**Passage for review:**
------------------------------------------------------------------------

Single by will.i.am

from the album Songs About Girls
- B-side: "The Donque Song (Remix)"
- Released: October 2, 2007
- Recorded: 2006–2007
- Genre: Electro-R&B;
- Length: 4:24 (album version) 3:51 (radio edit)
- Label: will.i.am; Interscope;
- Songwriters: will.i.am; Fernando Garibay;
- Producer: Fernando Garibay

Will.i.am singles chronology
| "In the Ayer" (2008) | "One More Chance" (2007) | "What's Your Name" (2008) |

= One More Chance (will.i.am song) =

"One More Chance" is a song by American rapper will.i.am, released by Interscope Records on October 7, 2007 as the second single from his third solo album, Songs About Girls (2007).

==Background==
It was slated to be the second single, but its release was cancelled in favor of "Heartbreaker". Initially, the song was released via airplay on many European radio stations in October 2007, and was subsequently released to US radio. The song was co-written by Fernando Garibay, and was released in the UK on 25 August 2008. It was believed that Nicole Scherzinger was originally due to feature on the track, as in the first verse, will.i.am raps "You want a good nigga to stickwitu", in reference to the Pussycat Dolls song "Stickwitu". The music video for "One More Chance" premiered on Bubble Hits on 31 July 2008. It features will.i.am walking through a town manipulating the scenery around him with his hands to win his ex's favour and give him "one more chance". On August 31, 2008, the song entered the UK Singles Chart at #97.

------------------------------------------------------------------------

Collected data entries

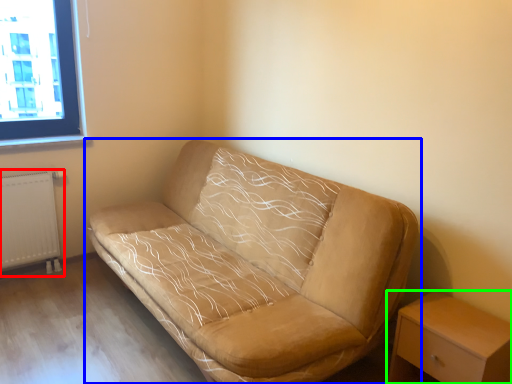
Question: Which object is positioned farthest from radiator (highlighted by a red box)? Select from studio couch (highlighted by a blue box) and nightstand (highlighted by a green box).

Choices:
 (A) studio couch
 (B) nightstand

Answer: (B)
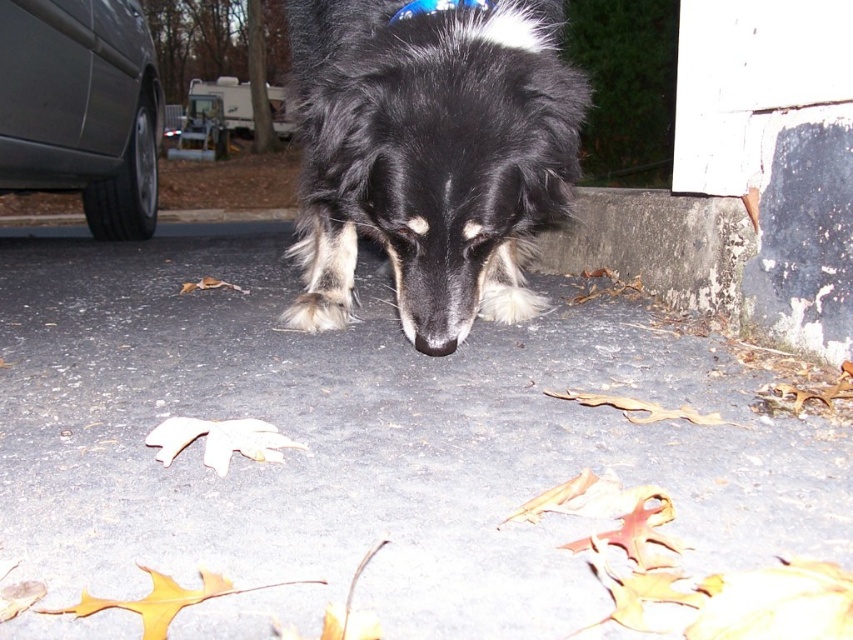
Based on the scene, which object is larger in size between the gray asphalt pavement at center and the blue fabric neckband at upper center?

The gray asphalt pavement at center is bigger than the blue fabric neckband at upper center according to the description.

You are a photographer trying to capture a closeup of the dog. You notice the gray asphalt pavement at center and the blue fabric neckband at upper center. Which object is positioned closer to your camera lens?

The gray asphalt pavement at center is closer to the viewer than the blue fabric neckband at upper center, so the gray asphalt pavement at center would be closer to the camera lens.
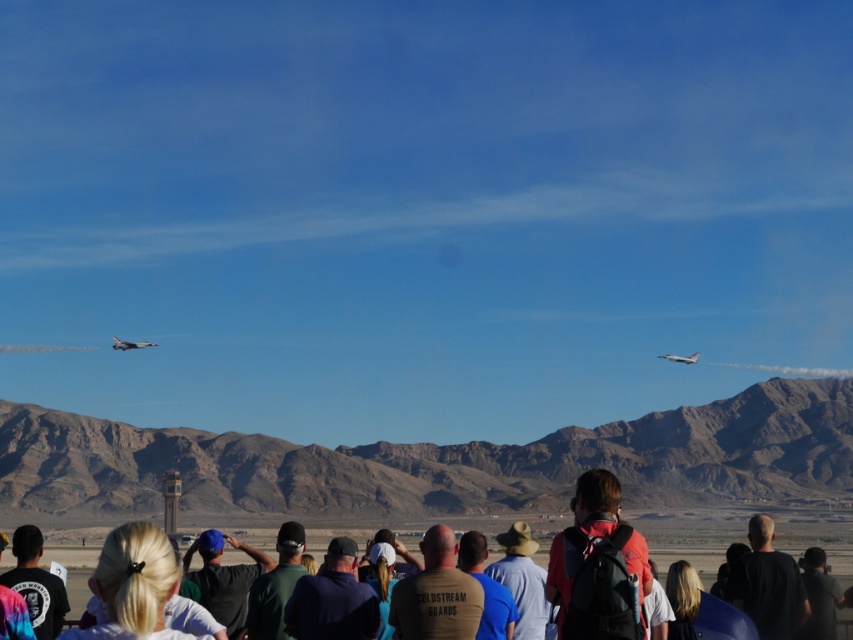
Question: Which point is closer to the camera taking this photo?

Choices:
 (A) (463, 582)
 (B) (762, 604)
 (C) (747, 504)
 (D) (184, 468)

Answer: (A)

Question: Estimate the real-world distances between objects in this image. Which object is farther from the desert brown rock formation at center?

Choices:
 (A) brown cotton shirt at center
 (B) black matte shirt at lower right
 (C) shiny silver jet at upper center

Answer: (A)

Question: Is dark brown shirt at center positioned at the back of brown cotton shirt at center?

Choices:
 (A) yes
 (B) no

Answer: (A)

Question: Which point is farther to the camera?

Choices:
 (A) brown cotton shirt at center
 (B) silver metallic jet at upper left

Answer: (B)

Question: Can you confirm if dark brown shirt at center is positioned above tie-dye shirt at lower left?

Choices:
 (A) no
 (B) yes

Answer: (A)

Question: Is brown cotton shirt at center below black matte shirt at lower right?

Choices:
 (A) no
 (B) yes

Answer: (A)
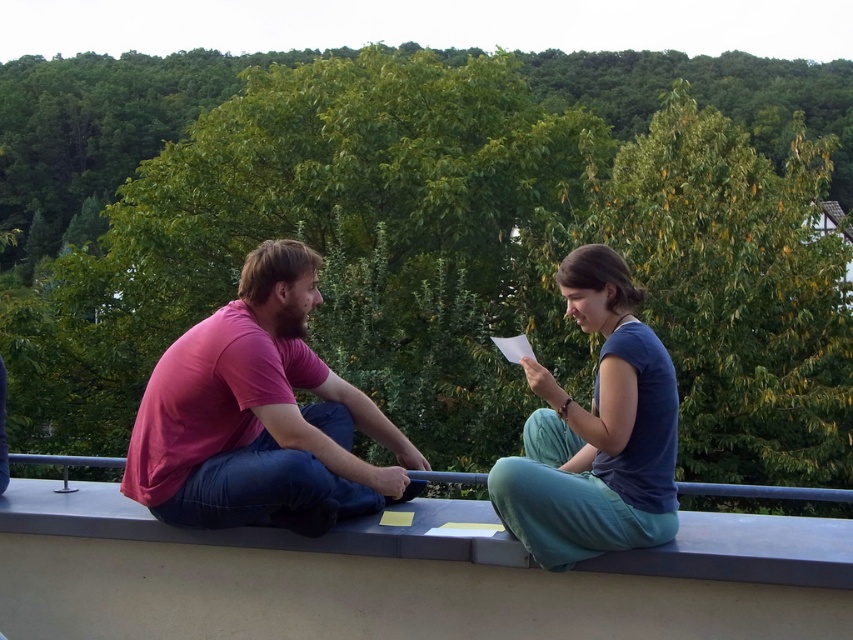
Based on the photo, can you confirm if smooth concrete ledge at center is wider than blue cotton shirt at center?

Indeed, smooth concrete ledge at center has a greater width compared to blue cotton shirt at center.

Is smooth concrete ledge at center shorter than blue cotton shirt at center?

Correct, smooth concrete ledge at center is not as tall as blue cotton shirt at center.

Describe the element at coordinates (505, 561) in the screenshot. I see `smooth concrete ledge at center` at that location.

This screenshot has height=640, width=853. What are the coordinates of `smooth concrete ledge at center` in the screenshot? It's located at (505, 561).

Image resolution: width=853 pixels, height=640 pixels. In order to click on smooth concrete ledge at center in this screenshot , I will do `click(505, 561)`.

Is smooth concrete ledge at center shorter than pink cotton shirt at left?

Indeed, smooth concrete ledge at center has a lesser height compared to pink cotton shirt at left.

Who is more forward, (486, 550) or (228, 476)?

Point (486, 550)

The image size is (853, 640). I want to click on smooth concrete ledge at center, so click(x=505, y=561).

Can you confirm if pink cotton shirt at center is smaller than pink cotton shirt at left?

Indeed, pink cotton shirt at center has a smaller size compared to pink cotton shirt at left.

Does pink cotton shirt at center have a greater width compared to pink cotton shirt at left?

In fact, pink cotton shirt at center might be narrower than pink cotton shirt at left.

The height and width of the screenshot is (640, 853). I want to click on pink cotton shirt at center, so click(x=262, y=426).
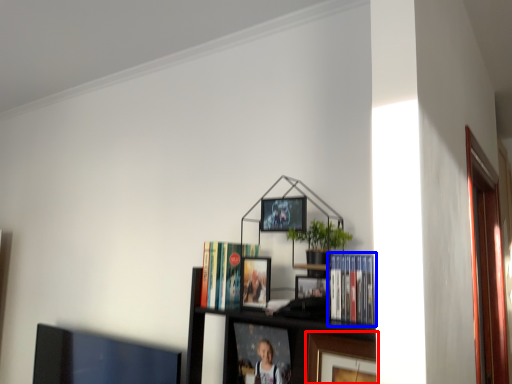
Question: Which object appears closest to the camera in this image, picture frame (highlighted by a red box) or book (highlighted by a blue box)?

Choices:
 (A) picture frame
 (B) book

Answer: (B)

------------------------------------------------------------------------

**Task requirements:**
Which dates that give a day, a month, and a year appear in the page on the will.i.am song "One More Chance"? List all of them. These data entries are separate material, apart from the text.

**Output for this exercise:**
- October 2, 2007
- October 7, 2007
- 25 August 2008
- 31 July 2008
- August 31, 2008